То же самое было и в XII в. Народ не может без песен, и в те времена был свой песенный репертуар, нам неизвестный, но хорошо знакомый широкому кругу певцов и слушателей того времени. Были песни батальные, лирические, величальные, горестные и т. д. Были песни, сочиненные в XII в., в XI в., в X в. и ранее. Самые древние песни имели еще дославянское происхождение: балтские, росомонские, готские, переведенные на русский язык полностью или частично. Фрагменты древних песен вставлялись в новые тексты: где-то заимствовалось удачное словосочетание, где-то — красочный образ. Так лучшие образцы устного поэтического творчества проходили через века, и никто уже не помнил, что истоки песни — дославянские. В мои детские годы еще звучала песня «А мы просо сеяли…». Никто не знал из певцов, что песня дославянская, от балтов [154, с. 159]. То есть сочинена народом, исчезнувшим 14 веков назад, — «чудью белоглазой», ушедшей в землю.

§ Условие задания: Повторите целиком отрывок о древних песнях, ничего в нем не меняя. Опирайтесь только на этот отрывок.

§ Записи из набора данных:
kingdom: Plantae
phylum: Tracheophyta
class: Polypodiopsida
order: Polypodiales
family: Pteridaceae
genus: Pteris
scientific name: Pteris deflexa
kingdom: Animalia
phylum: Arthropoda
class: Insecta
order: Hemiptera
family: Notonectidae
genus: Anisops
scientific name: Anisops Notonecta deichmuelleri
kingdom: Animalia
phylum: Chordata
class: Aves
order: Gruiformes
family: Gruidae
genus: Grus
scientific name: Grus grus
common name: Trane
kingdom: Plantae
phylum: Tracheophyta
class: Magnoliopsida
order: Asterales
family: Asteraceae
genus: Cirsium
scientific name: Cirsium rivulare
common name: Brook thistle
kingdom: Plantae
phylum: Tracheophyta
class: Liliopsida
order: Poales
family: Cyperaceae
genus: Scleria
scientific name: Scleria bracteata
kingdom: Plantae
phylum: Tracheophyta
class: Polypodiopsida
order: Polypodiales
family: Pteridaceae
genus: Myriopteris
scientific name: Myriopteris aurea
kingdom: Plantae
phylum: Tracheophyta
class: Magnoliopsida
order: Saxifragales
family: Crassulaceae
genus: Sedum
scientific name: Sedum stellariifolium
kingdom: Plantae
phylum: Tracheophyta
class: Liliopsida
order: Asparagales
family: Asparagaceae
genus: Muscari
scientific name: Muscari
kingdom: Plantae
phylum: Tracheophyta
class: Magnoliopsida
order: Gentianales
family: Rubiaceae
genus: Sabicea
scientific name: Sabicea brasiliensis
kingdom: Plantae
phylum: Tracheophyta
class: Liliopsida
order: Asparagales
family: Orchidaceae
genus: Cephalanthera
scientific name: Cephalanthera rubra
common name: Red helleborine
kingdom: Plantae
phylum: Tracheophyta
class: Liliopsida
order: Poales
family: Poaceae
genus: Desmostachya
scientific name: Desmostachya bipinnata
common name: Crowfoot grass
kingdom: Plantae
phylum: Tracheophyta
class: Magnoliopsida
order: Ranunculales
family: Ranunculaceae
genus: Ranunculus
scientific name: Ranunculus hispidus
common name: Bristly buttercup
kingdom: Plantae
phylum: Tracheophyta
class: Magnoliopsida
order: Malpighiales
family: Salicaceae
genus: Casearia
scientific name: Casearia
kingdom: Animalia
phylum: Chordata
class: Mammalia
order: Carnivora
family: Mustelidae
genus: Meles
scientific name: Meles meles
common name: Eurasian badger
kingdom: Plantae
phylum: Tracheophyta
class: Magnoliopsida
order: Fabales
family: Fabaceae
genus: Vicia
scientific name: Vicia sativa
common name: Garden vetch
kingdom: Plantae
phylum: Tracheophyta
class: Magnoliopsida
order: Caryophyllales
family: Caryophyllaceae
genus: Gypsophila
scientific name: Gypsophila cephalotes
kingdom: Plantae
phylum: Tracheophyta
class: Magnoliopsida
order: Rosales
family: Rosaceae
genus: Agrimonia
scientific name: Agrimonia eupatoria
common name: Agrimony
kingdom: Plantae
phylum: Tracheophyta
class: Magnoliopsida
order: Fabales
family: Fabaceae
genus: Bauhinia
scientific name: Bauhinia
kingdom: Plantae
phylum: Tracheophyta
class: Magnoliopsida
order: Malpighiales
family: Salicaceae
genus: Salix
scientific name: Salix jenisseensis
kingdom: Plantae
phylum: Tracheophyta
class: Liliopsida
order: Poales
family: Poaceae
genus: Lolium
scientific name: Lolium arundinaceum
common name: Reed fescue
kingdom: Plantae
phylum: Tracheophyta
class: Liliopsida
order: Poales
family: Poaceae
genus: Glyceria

§ Ответ ниже:
То же самое было и в XII в. Народ не может без песен, и в те времена был свой песенный репертуар, нам неизвестный, но хорошо знакомый широкому кругу певцов и слушателей того времени. Были песни батальные, лирические, величальные, горестные и т. д. Были песни, сочиненные в XII в., в XI в., в X в. и ранее. Самые древние песни имели еще дославянское происхождение: балтские, росомонские, готские, переведенные на русский язык полностью или частично. Фрагменты древних песен вставлялись в новые тексты: где-то заимствовалось удачное словосочетание, где-то — красочный образ. Так лучшие образцы устного поэтического творчества проходили через века, и никто уже не помнил, что истоки песни — дославянские. В мои детские годы еще звучала песня «А мы просо сеяли…». Никто не знал из певцов, что песня дославянская, от балтов [154, с. 159]. То есть сочинена народом, исчезнувшим 14 веков назад, — «чудью белоглазой», ушедшей в землю.